Portugee Phillips Arrives at Old Bedlam, Fort Laramie December 25, 1866
Despite the blizzard and sub-zero temperatures, Phillips made it to Fort Laramie in four days. He arrived, looking like a huge apparition in layers of clothing and a buffalo overcoat, at 11 o'clock Christmas night during a full-dress garrison ball. The next day, General Cooke got the word in Omaha, Neb., and Cooke put the blame for the military disaster squarely on Carrington's shoulders. He replaced Carrington as commander of Fort Phil Kearny with Fort Reno's Lt. Col. Henry W. Wessels, who headed the relief column. Fort Phil Kearny now received more men, ammunition and other supplies--things Carrington had been asking for all along. General Ulysses S. Grant did see to it that Cooke himself was replaced on January 9, 1867.
Still, Carrington received the bulk of the initial blame. Reassigned to Fort Caspar (present-day site of Casper, Wyo.), he departed Fort Phil Kearny--with the women and children and a 60-soldier escort--on January 25, during another major blizzard. Several people in his party lost fingers and toes from frostbite. The newspapers mainly blamed Carrington for the "Fetterman Massacre" while portraying Fetterman as a victim, and that view helped shape public opinion on the disaster. (Fort Fetterman, built in eastern Wyoming near the intersection of the Bozeman Trail and the Platte Road, was named for the late captain in 1867.) One writer asserted that the fight took place at the gates of the fort, with victims knocking and screaming for help while those inside looked on, afraid to fire or to open the gates. Margaret Carrington complained about newspaper articles written by "actual observers" or "special correspondents" who could not possibly have been on the scene. "As there was no one to contradict, and no one who knew the truth, a large margin was left for the play of the fancy...," she wrote. "The people were of course greatly shocked by the tragedy, and were certain that somebody was terribly to blame. The Indians were supposed to be so quiet and peaceful that nobody asked whether the massacre was one of a series."

Portugee John Phillips
Rode 236 miles during winter blizzard to Ft.
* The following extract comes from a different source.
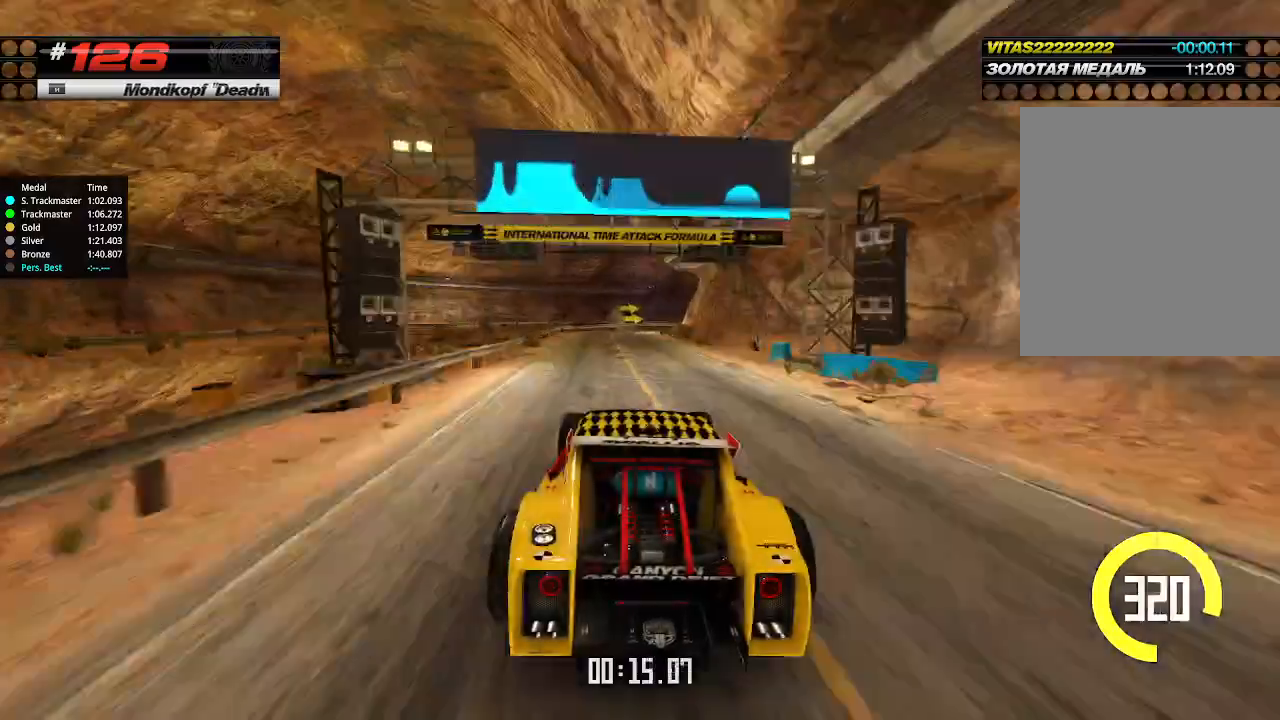
{"keys": ["down", "right"], "events": [[67, "down", "down"], [67, "up", "up"]]}
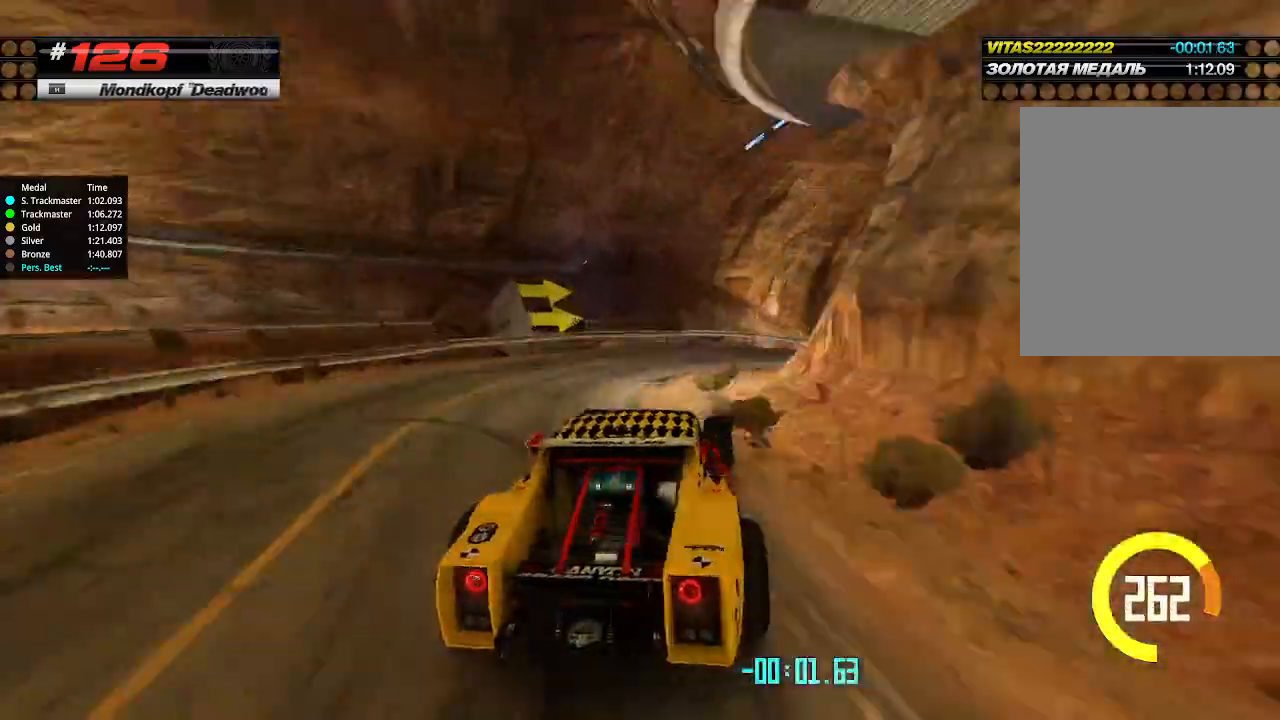
{"keys": ["up"], "events": [[67, "down", "up"], [167, "up", "down"], [434, "right", "up"]]}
Laramie to report the Fetterman Massacre.
Within the War Department, Carrington made a handy scapegoat, while over at Indian Affairs, Commissioner Lewis V. Bogy issued statements absolving the "friendly Indians"; the Indians were rendered desperate by starvation, he insisted. Carrington came out considerably better when a presidentially appointed commission under the direction of the Interior Department made its report on July 8, 1867. The commission confirmed that several times Carrington had repeated his order that Fetterman's relief party not give chase over Lodge Trail Ridge. The report concluded that "the commanding officer of the district was furnished no more troopers or supplies for this state of war than had been provided and furnished him for a state of profound peace." After retiring from the service on December 15, 1870, not quite four years after the Fetterman Fight, Carrington devoted at least some of his time to clearing his tarnished reputation. And he had a lot of time left; he did not die until 1912. Margaret Carrington wrote Absaraka, Home of the Crows in 1868 but died just a few years later. Henry Carrington remarried on April 3, 1871; his second wife was Frances Grummond, the widow of Lieutenant George Washington Grummond.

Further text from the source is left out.